Surfergirl

Anchor Adrift

Chris Matthews free-associates at the opening of the Clinton Library.

The best part of the opening ceremony at the Clinton Presidential Library was watching MSNBC’s Chris Matthews kill time.  I’ve finally figured out the secret of Matthews’ weirdly hypnotic charm: he’s more comfortable free-associating on TV than most people are on their analyst’s couch, so the duller the event he’s covering, the further out he gets. As the guests arrived to take their seats in the icy rain, Matthews battled his worst enemy – silence – with some of his usual libidinally charged ramblings: “Boy, that Tipper Gore is a good-looking woman. I’m sorry, I’d like to offer that commentary.”  During the “Star Spangled Banner,” Matthews mused aloud about the inherent unsingability of our national anthem – a point everyone secretly agrees on, but how many news anchors would say it on the air? Best of all, though, were his memories of bygone meetings of a Washington social club for presidential speechwriters, “back in the days when people used to drink.” Later, Pat Buchanan, Matthews’ fellow member in that club, predicted a grim future for Bill Clinton: “Twenty years of basically just sort of fading away.” Matthews objected to this scenario: “You have him just going from watering hole to watering hole, gaining weight.” Perhaps Matthews’ sympathy for Clinton (which was evident throughout the broadcast) springs from the fact that the two men have a lot in common; both are blustery, hyperintelligent Irish-Americans with poor impulse control and a seemingly endless appetite for political trivia. Tonight’s Hardball will focus on the library and what it means for Clinton’s presidential legacy; the very dullness of the topic guarantees that the host’s fevered imagination should be in top form.

Tuesday, Nov. 16, 2004

President Bush loves to talk about the 19-year-old Afghan woman who was the first to cast a vote in October’s presidential election. In the last few weeks before the election, he could hardly mount the podium without getting dewy-eyed over the thought of this spunky, once-veiled young lady casting her vote, not just for the candidate of her choice, but for Western-style democracy. What the president neglects to mention (besides the fact that the  election was widely regarded as troubled and fraudulent) is that the  girl in question, Moqadasa Sidiqi, voted absentee. A refugee from Afghanistan’s two decades of war, she has been living in Islamabad, Pakistan’s capital city, since her family emigrated there twelve years ago. In an interview after voting, she said she had voted for peace in the hope that her country would one day be safe enough for her family to return.
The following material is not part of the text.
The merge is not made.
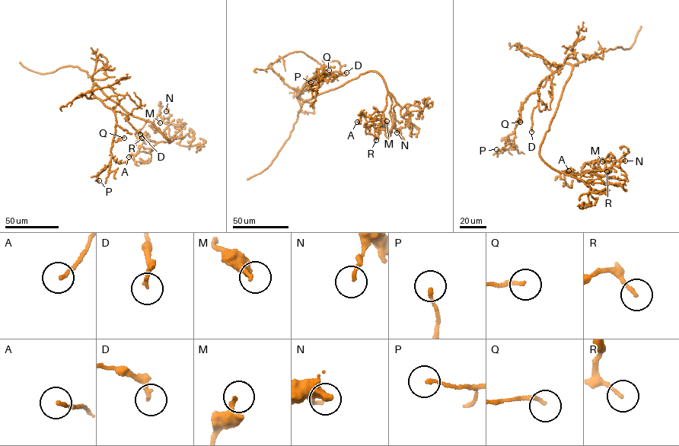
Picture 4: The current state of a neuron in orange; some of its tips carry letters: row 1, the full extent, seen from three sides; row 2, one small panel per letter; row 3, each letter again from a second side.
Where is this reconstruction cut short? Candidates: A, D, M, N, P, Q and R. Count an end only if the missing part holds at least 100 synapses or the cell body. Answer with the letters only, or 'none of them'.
none of them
Afghanistan Unveiled, a one-hour documentary which will premiere this week on PBS (check local listings for airtimes), provides a glimpse of the complexities of life in Afghanistan for the  less fortunate women who actually live there now. The film is both by and about Afghan women: fourteen young Afghans were trained in videojournalism before going on a tour of the country with the French journalist Brigitte Brault. In their travels, they interview women from four different parts of Afghanistan. An old woman named Zainab, a member of the dirt-poor Haraza ethnicity, speaks so eloquently of her people’s ethnic cleansing under the Taliban that you can hear the filmmaker weeping behind her video camera (if you can stifle your own sniffles long enough.) Then, just when you’re feeling righteous about having chased those Taliban sons-of-bitches from power, a young mother in the city of Herat tells of losing her brand-new husband and his brother to collateral damage from US bombings in the fall of 2002. In the end, one comes away with the impression that the Afghan people, still reeling from two decades of war and occupation, are simply relieved to have a break from the bombing. For most of the shell-shocked, malnourished interviewees, the right to vote seems several notches down the priority list.
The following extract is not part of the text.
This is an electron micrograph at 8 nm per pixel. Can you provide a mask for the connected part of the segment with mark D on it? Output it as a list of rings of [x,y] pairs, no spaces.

In the traditional city of Herat, a merchant complains that since the rout of the Taliban, his brisk business in chadris, the head-to-toe coverings worn by women, has fallen off. The interviewer herself, wearing only a light headscarf, then gets into an argument with a group of men in the street about whether or not the wearing of the chadri is prescribed by the Koran; of course it is, they assure her, but the young woman contradicts them: “No, that is not true. Any person who says that is ignorant beyond comprehension.” I have no idea which interpretation is correct, but the irreconcilable terms of this argument – conservative dogmatism versus progressive disdain – can’t help but recall the debates raging in this country around our own divisive social issues of religion and gender. I guess democracy really has arrived in Afghanistan after all. … 3:12 p.m.